··· Data extracts

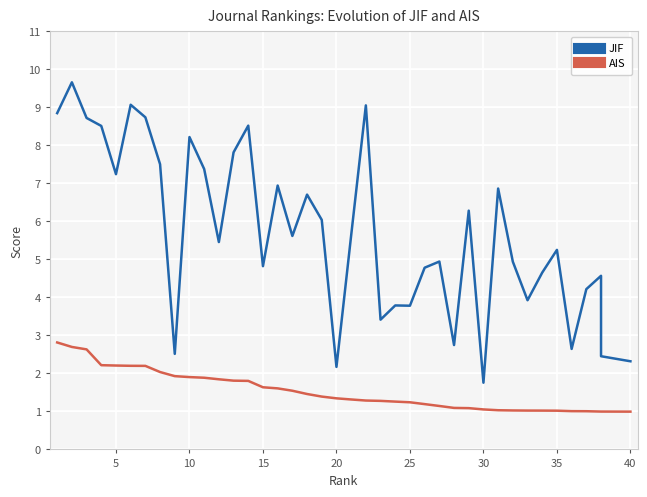

At how many categories does at least one series exceed 5?

22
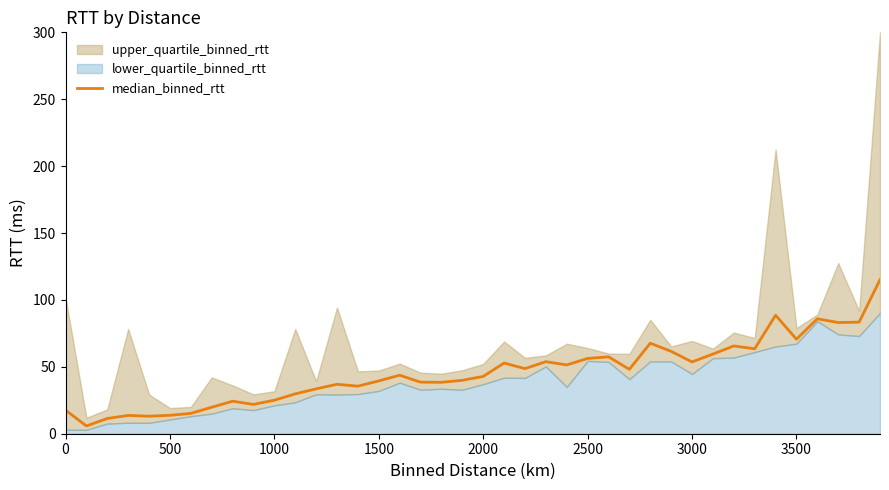

Count the number of values greater than 43.

20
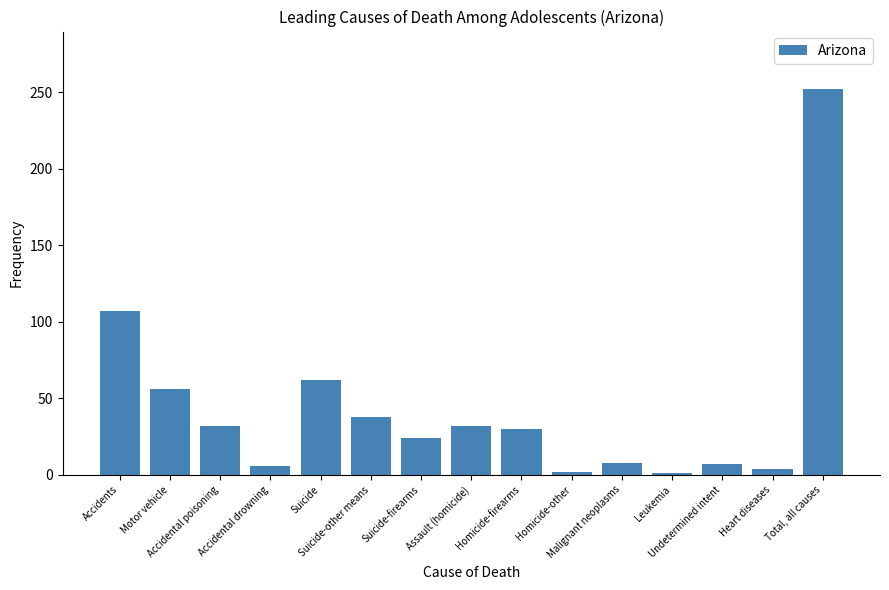

What is the average value?

44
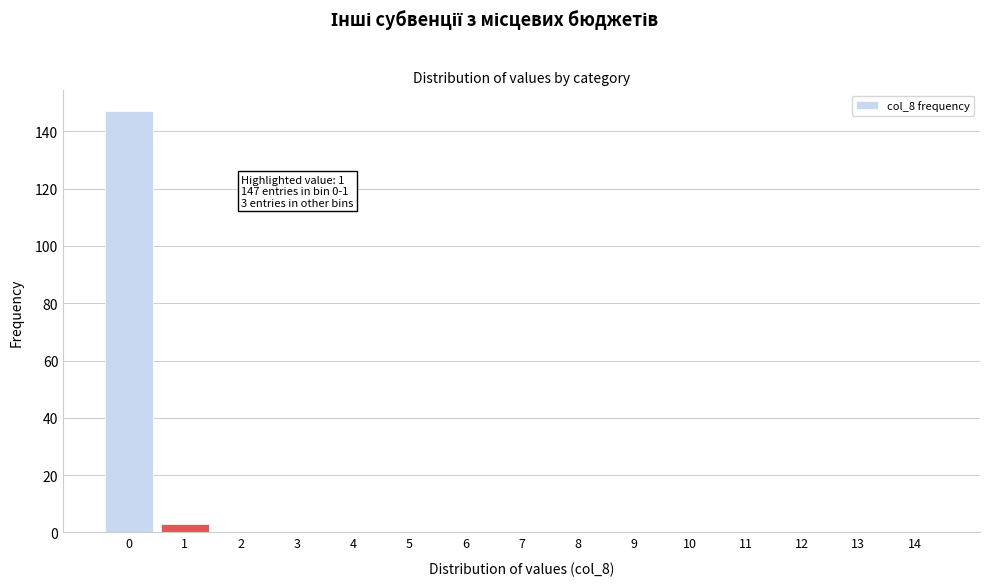

Reading left to right, transcribe all the data shown in this chart.

0=147	1=3	2=0	3=0	4=0	5=0	6=0	7=0	8=0	9=0	10=0	11=0	12=0	13=0	14=0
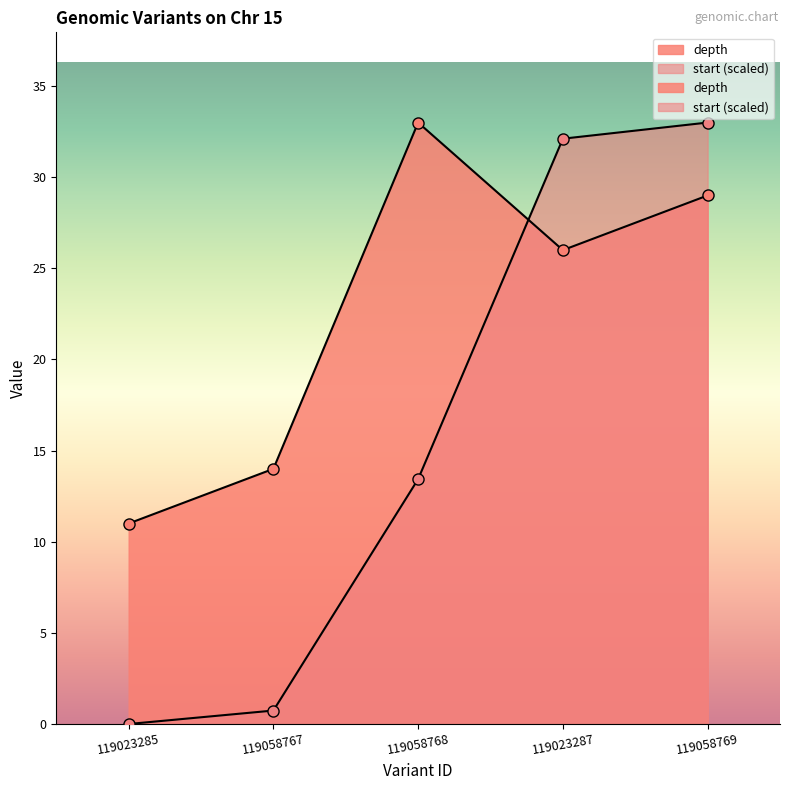

Between 119058767 and 119058769, which series saw the biggest shift?

start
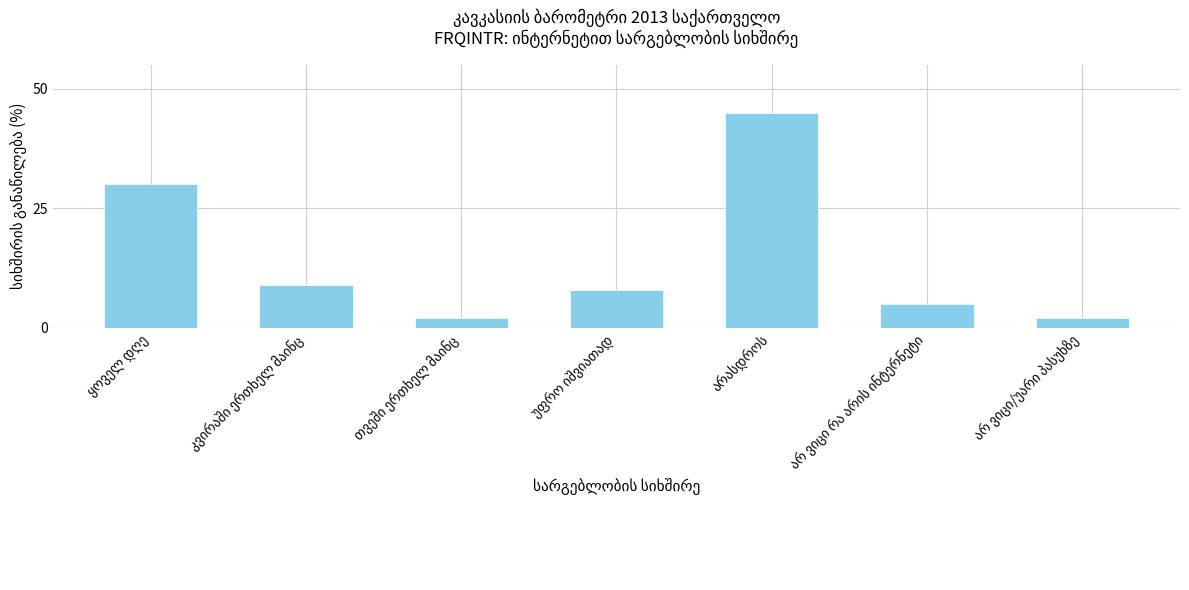

Does the chart contain stacked bars?

No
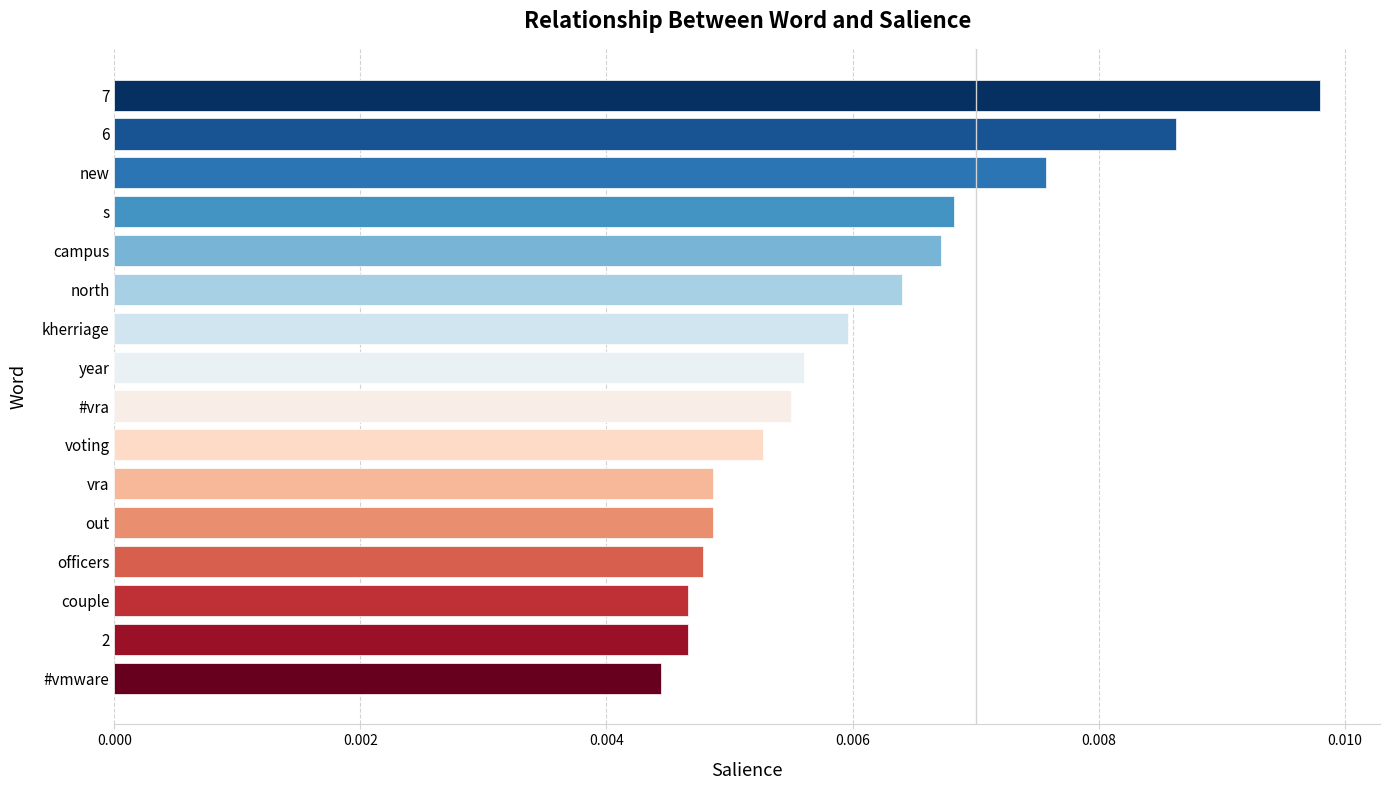

Which has a higher value, #vmware or new?

new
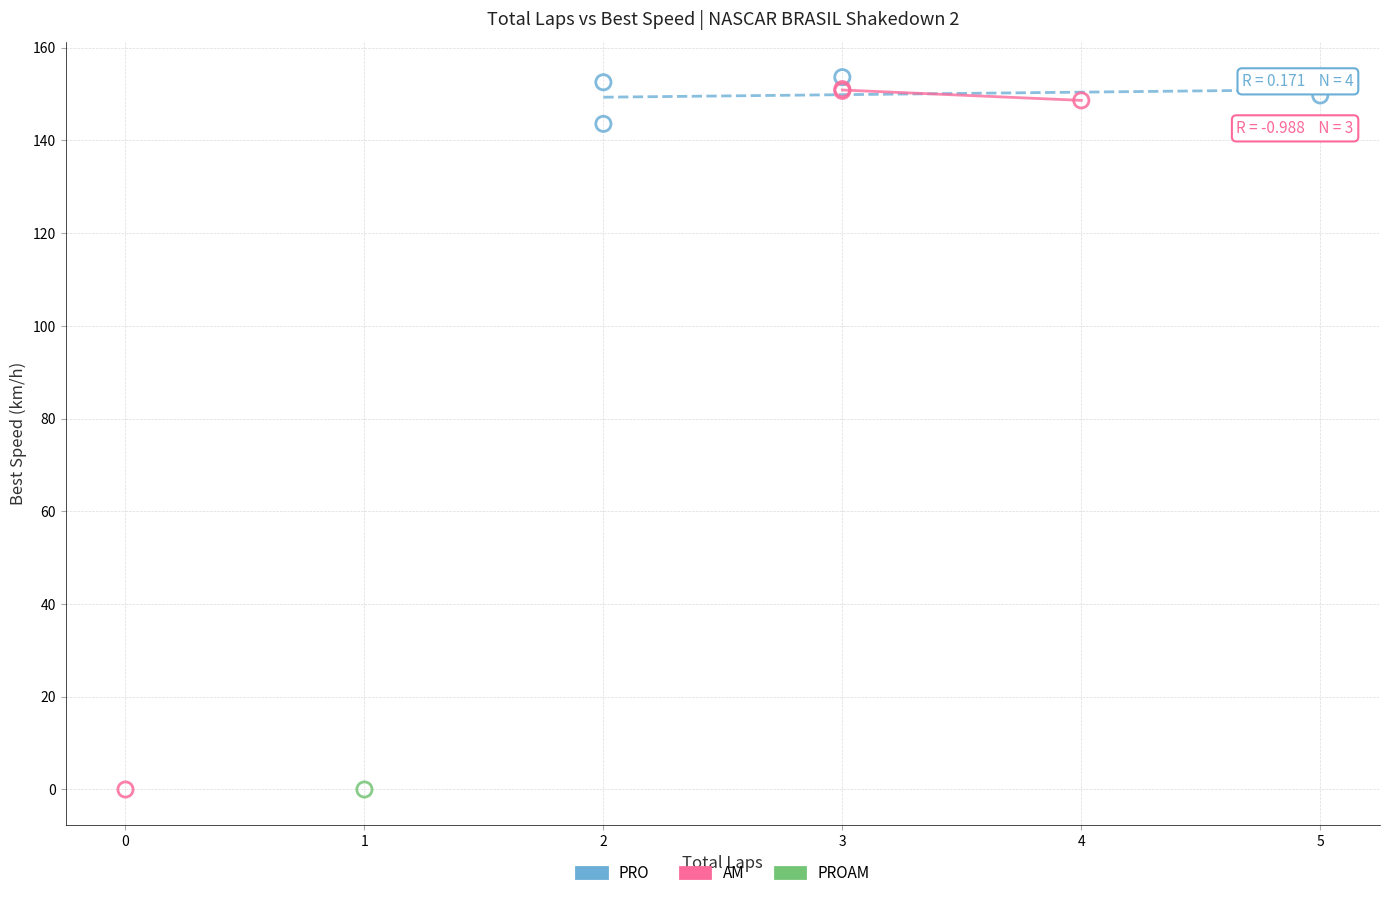

What are all the series names shown in the legend?

PRO, AM, PROAM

······

*Your task*
Copy every row above word for word, leaving out the pictures.

*Problem solution*
At how many categories does at least one series exceed 5?

22

Count the number of values greater than 43.

20

What is the average value?

44

Reading left to right, transcribe all the data shown in this chart.

0=147	1=3	2=0	3=0	4=0	5=0	6=0	7=0	8=0	9=0	10=0	11=0	12=0	13=0	14=0

Between 119058767 and 119058769, which series saw the biggest shift?

start

Does the chart contain stacked bars?

No

Which has a higher value, #vmware or new?

new

What are all the series names shown in the legend?

PRO, AM, PROAM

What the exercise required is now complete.